What Indiana’s property tax changes will mean for Hoosiers

By GARRETT BERGQUIST
WISH-TV |
wishtv.com

An economist and a local government expert on Tuesday said Hoosiers’ individual situations will determine how much they save under Indiana’s new property tax overhaul.

After months of negotiations, the Indiana Senate voted just early Tuesday, just after midnight, to send the property tax bill approved by the House to Gov. Mike Braun’s desk. Braun signed it into law on Tuesday afternoon.

The bill would let homeowners claim a tax credit of up to 10 percent of their total property tax bill, to a maximum of $300.

Disabled veterans could claim an additional credit of $250 while older Hoosiers on fixed incomes could claim an extra $150.

Paul Helmke, director of the Civic Leaders Center at the IU O’Neill School of Public and Environmental Affairs, told News 8 most homeowners likely will qualify for the full $300 or close to it. He said that amount represents a significant savings.

Ball State University economist professor Michael Hicks isn’t so sure. He said the average homeowner based on average home values could still save between $200 and $300, but the median homeowner – the homeowner whose assessed valuation is exactly in the middle – might end up saving less than $100.

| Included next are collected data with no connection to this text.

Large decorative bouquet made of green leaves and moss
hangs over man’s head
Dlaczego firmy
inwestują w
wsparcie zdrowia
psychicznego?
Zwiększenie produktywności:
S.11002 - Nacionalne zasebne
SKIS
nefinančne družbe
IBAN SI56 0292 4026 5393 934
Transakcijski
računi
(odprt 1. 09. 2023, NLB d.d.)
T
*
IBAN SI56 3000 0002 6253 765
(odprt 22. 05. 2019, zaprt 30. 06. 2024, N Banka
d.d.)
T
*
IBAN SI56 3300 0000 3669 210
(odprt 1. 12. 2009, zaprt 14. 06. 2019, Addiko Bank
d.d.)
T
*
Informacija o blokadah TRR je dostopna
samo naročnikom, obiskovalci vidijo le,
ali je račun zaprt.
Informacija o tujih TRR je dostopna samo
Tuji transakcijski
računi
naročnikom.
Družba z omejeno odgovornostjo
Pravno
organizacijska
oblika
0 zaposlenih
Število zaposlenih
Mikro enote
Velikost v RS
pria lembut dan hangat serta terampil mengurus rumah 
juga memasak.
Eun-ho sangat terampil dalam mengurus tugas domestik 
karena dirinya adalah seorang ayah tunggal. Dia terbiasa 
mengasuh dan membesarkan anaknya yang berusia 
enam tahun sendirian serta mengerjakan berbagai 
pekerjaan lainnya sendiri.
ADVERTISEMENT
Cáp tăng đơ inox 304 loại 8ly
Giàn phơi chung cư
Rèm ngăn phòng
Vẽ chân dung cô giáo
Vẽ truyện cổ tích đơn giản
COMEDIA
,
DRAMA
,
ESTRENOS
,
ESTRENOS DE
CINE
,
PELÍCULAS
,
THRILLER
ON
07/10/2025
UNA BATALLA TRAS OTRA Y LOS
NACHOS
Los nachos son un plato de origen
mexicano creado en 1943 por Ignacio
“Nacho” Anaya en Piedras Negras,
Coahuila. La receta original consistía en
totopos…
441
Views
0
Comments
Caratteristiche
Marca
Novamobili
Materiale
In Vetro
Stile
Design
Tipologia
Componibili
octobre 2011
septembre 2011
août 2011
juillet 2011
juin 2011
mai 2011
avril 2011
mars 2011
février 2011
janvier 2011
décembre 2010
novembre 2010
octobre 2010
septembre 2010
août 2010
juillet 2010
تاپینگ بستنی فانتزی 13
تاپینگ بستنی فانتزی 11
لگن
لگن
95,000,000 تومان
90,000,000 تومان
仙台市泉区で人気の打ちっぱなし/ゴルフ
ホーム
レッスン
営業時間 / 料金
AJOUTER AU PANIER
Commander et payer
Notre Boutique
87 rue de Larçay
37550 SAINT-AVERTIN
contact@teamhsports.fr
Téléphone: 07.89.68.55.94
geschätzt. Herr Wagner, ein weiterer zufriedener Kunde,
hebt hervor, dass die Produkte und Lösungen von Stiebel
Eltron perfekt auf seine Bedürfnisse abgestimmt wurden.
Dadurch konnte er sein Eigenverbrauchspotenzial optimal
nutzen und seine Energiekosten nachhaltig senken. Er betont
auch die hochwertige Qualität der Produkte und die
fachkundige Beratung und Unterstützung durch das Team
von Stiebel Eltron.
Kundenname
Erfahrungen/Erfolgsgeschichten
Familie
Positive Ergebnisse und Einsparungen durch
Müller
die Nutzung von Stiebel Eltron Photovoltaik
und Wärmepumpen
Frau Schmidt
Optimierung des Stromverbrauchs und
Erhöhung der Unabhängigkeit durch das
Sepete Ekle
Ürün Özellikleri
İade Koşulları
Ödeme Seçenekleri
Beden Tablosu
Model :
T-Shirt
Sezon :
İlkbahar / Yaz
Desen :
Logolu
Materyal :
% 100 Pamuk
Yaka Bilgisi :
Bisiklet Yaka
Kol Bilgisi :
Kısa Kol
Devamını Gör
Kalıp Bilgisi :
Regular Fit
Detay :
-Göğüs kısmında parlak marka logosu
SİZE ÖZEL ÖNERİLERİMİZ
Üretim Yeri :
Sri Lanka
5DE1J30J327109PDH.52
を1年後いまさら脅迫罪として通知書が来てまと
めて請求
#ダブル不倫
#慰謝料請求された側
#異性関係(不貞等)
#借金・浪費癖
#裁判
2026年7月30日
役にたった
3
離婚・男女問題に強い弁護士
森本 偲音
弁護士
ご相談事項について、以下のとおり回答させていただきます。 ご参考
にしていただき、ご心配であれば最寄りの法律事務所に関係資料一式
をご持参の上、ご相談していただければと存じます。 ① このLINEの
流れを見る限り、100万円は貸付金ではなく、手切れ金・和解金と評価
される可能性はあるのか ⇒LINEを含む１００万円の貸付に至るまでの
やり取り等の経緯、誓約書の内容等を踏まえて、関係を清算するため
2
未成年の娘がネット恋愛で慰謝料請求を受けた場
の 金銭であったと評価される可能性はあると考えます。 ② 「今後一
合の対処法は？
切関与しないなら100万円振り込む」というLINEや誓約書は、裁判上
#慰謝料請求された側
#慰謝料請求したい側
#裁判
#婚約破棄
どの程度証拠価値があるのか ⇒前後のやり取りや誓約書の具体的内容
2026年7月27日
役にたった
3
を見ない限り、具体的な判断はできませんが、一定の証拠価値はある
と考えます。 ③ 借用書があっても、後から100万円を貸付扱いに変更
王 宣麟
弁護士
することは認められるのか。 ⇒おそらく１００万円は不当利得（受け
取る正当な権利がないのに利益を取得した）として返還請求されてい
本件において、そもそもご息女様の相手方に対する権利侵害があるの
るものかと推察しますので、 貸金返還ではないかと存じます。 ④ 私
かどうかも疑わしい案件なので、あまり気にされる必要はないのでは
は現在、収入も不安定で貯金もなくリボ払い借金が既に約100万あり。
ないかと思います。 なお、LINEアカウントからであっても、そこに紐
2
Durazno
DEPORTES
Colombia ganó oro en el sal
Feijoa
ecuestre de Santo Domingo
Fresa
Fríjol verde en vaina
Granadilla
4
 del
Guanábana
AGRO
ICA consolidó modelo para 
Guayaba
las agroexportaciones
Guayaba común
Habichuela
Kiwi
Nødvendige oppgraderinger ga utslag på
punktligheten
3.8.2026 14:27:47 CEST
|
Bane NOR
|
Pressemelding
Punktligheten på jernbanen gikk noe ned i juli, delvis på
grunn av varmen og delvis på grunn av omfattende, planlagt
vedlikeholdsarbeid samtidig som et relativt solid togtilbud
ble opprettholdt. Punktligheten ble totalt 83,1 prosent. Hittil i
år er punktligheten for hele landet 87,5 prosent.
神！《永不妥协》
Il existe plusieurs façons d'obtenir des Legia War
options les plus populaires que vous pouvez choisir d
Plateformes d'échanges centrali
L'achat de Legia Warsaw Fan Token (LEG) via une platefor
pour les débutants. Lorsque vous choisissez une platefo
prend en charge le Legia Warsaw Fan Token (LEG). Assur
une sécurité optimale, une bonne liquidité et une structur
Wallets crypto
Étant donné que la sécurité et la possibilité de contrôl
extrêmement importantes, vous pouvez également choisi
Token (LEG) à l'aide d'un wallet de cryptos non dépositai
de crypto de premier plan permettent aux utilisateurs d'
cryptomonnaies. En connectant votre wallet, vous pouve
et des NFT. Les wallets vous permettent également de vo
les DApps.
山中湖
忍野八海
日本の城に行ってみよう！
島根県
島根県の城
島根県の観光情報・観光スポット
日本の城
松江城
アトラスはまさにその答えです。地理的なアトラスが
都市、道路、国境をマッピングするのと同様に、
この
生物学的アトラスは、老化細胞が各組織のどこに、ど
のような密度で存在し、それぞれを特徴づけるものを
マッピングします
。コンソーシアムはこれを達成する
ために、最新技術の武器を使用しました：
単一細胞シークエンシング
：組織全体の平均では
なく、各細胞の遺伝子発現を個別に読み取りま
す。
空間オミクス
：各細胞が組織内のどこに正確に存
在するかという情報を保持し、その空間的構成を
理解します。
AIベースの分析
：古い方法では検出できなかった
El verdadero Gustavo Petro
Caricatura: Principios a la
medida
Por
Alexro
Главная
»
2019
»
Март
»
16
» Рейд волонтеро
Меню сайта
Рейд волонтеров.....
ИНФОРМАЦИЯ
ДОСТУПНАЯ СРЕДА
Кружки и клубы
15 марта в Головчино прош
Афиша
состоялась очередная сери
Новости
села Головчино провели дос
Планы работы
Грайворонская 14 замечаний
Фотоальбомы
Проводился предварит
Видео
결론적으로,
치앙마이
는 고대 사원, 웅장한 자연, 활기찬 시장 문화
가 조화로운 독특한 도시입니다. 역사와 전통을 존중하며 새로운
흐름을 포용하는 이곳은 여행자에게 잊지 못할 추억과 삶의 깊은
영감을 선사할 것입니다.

“Savings are going to accrue to higher-income households, and so it’s really not going to be as big a bang for families that own a less-expensive home,” he said. “The things that are really going to matter are going to be the assessed valuation of your home and then what other exemptions you have in your home.”

Local government officials have told News 8 they likely will raise local income tax, or LIT, rates to make up for the lost property tax revenue. The bill caps cumulative LIT rates for each county at 2.9 percent, down from the current 3.75 percent.

According to records from the State Budget Agency, just three counties in Indiana – Cass, Randolph and Wabash – have LIT rates that are at or above the new limit. The other 89 counties have room to raise their rates.

Helmke, who served three terms as mayor of Fort Wayne, said inflation and the need to pay public safety salaries will almost certainly drive local governments to raise LIT rates. Even though schools don’t receive LIT revenue, Helmke said, it’s unlikely homeowners will see a net savings due to LIT rates being raised only to fund city and county services.

“I don’t think that you’re going to see cities and counties holding back. I think they’re going to want to get the full income tax amount that they can, or close to it,” he said. “That’s going to make the schools the loser, and I think for most of us taxpayers, it’s going to be a wash.”

Hicks said the bill’s adjustments to business personal property tax likely will hit homeowners as well. The bill significantly expands two exemptions businesses can claim on capital equipment, such as factory machinery. Hicks said larger cities with more manufacturers will be hit harder by loss of that revenue. As a result, he said those jurisdictions likely will see the highest increases in LIT rates.

The provisions of SB 1 take effect for property taxes paid in 2026.